Endovascular aneurysm repair to treat abdominal aortic aneurysm tends to be more challenging in women than in men due to anatomical differences, according to a study presented at the International Symposium on Endovascular Therapy held last month in Florida.
Endovascular aneurysm repair to treat abdominal aortic aneurysm tends to be more challenging in women than in men due to anatomical differences, according to a study presented at the International Symposium on Endovascular Therapy held last month in Florida.
Abdominal arteries and the proximal landing zones used to anchor intravascular stents for AAA repair tend to be smaller in female patients, said Dr. Mei Nortley, a vascular surgeon and research fellow at St. Mary's Hospital in London. The study of 35 women and 150 men found that the blood vessels used to access the aorta had a mean measurement of 7.4 mm in women, compared with 9.1 mm in men. In many cases, EVAR devices may be too large to easily pass through the smaller artery.
Calcification and clotting at the top of the aneurysm occurred in 34% of women versus 19% of men, and the neck of the aneurysm was more severely angled in women with mild to moderate hypertension. Women had a 50° angle on average, while men had a 35° angle on average.
The study confirms what many interventionalists have seen clinically and also highlights some of the lesser known difficulties of the procedure in women.
"Most of us understand that women have smaller arteries," said Dr. Barry Katzen, founder and director of the Baptist Cardiac and Vascular Institute in Miami. "But the fact that in this large group of patients, women also had problems with their landing zones - that was something new."

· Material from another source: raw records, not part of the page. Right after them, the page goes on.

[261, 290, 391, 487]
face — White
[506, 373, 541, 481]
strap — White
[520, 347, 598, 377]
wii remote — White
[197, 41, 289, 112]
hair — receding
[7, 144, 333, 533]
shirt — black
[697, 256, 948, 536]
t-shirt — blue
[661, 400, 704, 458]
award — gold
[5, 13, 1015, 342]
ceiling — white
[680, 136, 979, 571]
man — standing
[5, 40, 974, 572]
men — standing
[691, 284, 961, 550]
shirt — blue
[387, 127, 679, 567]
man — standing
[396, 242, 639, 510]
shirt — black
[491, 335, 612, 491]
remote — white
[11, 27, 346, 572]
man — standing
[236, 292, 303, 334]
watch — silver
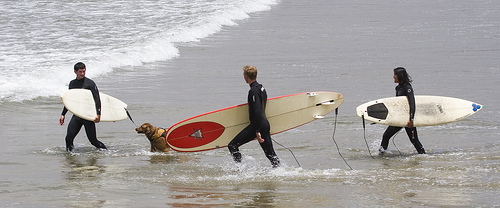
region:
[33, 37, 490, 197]
three people holding surf boards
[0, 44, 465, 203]
three people walking in water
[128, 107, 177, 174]
a dog in the water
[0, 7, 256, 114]
a wave in the water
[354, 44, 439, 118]
a woman with black hair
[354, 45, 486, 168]
a woman holding a surfboard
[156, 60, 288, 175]
a man holding a surf board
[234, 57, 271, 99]
a man with blonde hair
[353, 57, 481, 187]
a woman walking in water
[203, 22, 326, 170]
a man walking in water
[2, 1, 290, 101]
The wave is white.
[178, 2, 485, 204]
The water is blue.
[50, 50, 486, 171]
Three surfers in the water.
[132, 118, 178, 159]
One dog in the water.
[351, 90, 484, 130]
The surf board is white.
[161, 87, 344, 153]
The surfboard is tan and red.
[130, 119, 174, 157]
The dog is brown.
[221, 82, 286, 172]
The wetsuit is black.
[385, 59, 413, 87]
The man has long hair.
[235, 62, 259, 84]
The man is blonde.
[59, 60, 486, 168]
three surfers walking into the ocean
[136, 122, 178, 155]
a brown dog walking on the shore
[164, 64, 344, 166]
a blonde surfer with a red and white surfboard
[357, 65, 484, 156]
a woman with dark hair holding a white surfboard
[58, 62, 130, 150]
a man with dark hair holding a white surfboard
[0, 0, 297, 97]
ocean waves breaking on the shore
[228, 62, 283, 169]
a man in a wetsuit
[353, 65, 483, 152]
a female surfer wearing a wetsuit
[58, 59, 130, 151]
a male surfer wearing a wetsuit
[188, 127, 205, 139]
a surfboard logo on the bottom of the surfboard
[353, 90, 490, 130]
A WHITE SURFBOARD WITH A BLACK FIN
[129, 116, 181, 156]
A BROWN DOG IN A BLACK HARNESS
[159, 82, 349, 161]
A RED, WHITE, AND BLACK SURFBOARD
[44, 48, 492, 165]
THREE SURFERS WALKING IN WATER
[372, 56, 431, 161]
A BRUNETTE WOMAN IN A BLACK SURFING SUIT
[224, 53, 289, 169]
A BLONDE HAIRED MAN IN A BLACK SURF SUIT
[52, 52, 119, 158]
A BRUNETTE MAN IN A BLACK SURF SUIT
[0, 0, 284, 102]
A SMALL WAVE WASHING ONTO SHORE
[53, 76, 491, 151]
THREE DIFFERENTLY SIZED SURFBOARDS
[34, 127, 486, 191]
SPLASHING FROM PEOPLE WALKING THROUGH WATER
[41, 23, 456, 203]
there are three surfers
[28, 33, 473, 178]
the beach is sandy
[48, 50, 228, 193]
the first surfer has a dog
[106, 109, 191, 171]
this is a golden retriever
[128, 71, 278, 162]
the surfboard is white and red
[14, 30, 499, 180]
the wetsuits are black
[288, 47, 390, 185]
the surfboard has three fins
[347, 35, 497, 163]
he has long hair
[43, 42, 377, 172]
there is one dog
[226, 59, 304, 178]
this man is blonde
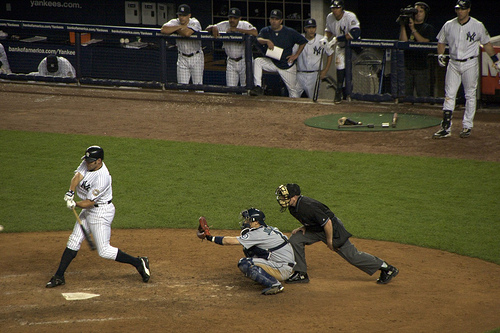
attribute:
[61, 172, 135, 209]
jersey — is white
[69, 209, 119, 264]
pants — are white, are striped 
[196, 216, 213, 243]
mitt — brown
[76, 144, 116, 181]
mask — brown, gold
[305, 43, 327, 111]
bat — black, shiny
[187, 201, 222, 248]
glove — brown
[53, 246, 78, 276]
sock — tall, black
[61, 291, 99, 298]
plate — is white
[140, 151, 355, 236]
turf — green, artificial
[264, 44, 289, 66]
paper — white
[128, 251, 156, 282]
shoe — is black, is white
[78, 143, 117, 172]
helmet — is black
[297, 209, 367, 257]
clothing — dark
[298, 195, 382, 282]
dressed — black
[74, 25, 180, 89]
railing — black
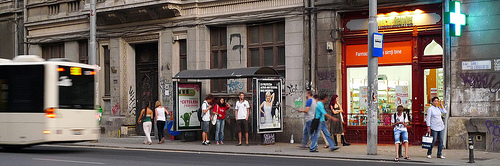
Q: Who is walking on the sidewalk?
A: People.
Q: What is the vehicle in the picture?
A: A bus.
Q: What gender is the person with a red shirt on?
A: Female.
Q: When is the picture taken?
A: Daytime.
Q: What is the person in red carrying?
A: A purse.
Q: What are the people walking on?
A: A sidewalk.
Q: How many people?
A: Eleven.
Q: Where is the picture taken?
A: On a city street.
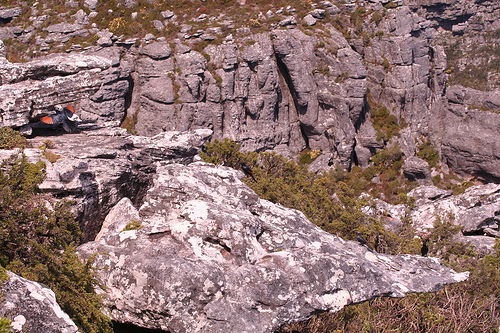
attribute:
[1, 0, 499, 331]
rock — Attractive 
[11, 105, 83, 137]
bear — black 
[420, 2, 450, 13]
shadows — Dark 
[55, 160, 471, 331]
rock — big 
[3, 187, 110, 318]
grass — bright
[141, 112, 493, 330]
plants — dry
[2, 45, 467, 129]
rock — large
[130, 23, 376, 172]
rock — big 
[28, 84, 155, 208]
bird — orange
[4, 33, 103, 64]
shrub — green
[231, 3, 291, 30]
shrub — green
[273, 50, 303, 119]
shadow — dark, deep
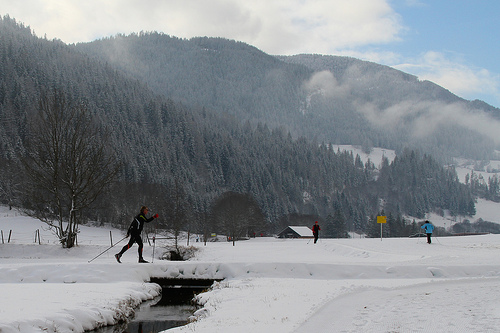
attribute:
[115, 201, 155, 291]
person — standing, here, walking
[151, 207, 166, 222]
glove — red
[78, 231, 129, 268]
pole — long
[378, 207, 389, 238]
sign — yellow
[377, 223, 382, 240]
post — grey, yellow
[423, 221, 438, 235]
coat — blue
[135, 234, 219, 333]
creek — here, small, running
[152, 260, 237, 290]
bridge — here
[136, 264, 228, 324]
river — here, frozen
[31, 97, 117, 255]
tree — here, leafless, bare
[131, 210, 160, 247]
jacket — here, blue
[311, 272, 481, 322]
line — here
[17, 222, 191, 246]
fence — here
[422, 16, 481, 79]
sky — blue, cloudy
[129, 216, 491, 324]
field — here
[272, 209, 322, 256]
building — here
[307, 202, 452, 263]
people — here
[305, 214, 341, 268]
man — here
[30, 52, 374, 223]
mountain — covered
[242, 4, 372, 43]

But Nortley cautions that the new data should not be used to rule out EVAR in women.
"Women do appear to have features that may make them technically more challenging, but EVAR is certainly not contraindicated in women," she said. "The advantages of EVAR are proven and should be offered to women. We hope the data will encourage all parties to consider the potential pitfalls in women and overcome them creatively."
Some manufacturers are already trying to address the difficulties by providing smaller delivery systems, Katzen said. While most current devices require delivery apparatus that are at least 18 French in diameter, his practice is participating in research trials for devices that can be placed through 16-F sheathes.
Until smaller devices and delivery systems are available, Katzen said his practice sometimes uses a hybrid approach to stent placement.
"We'll do everything we can to avoid open surgery. Sometimes, it involves a hybrid procedure or modification of access, where we open up the incision and go into a larger artery than the one in the groin," he said.
Katzen cautions that even this approach essentially extends the level of invasiveness, making it less ideal than a strictly endovascular approach. He is hopeful that Nortley's study will provide extra impetus to manufacturers to create smaller devices and delivery systems.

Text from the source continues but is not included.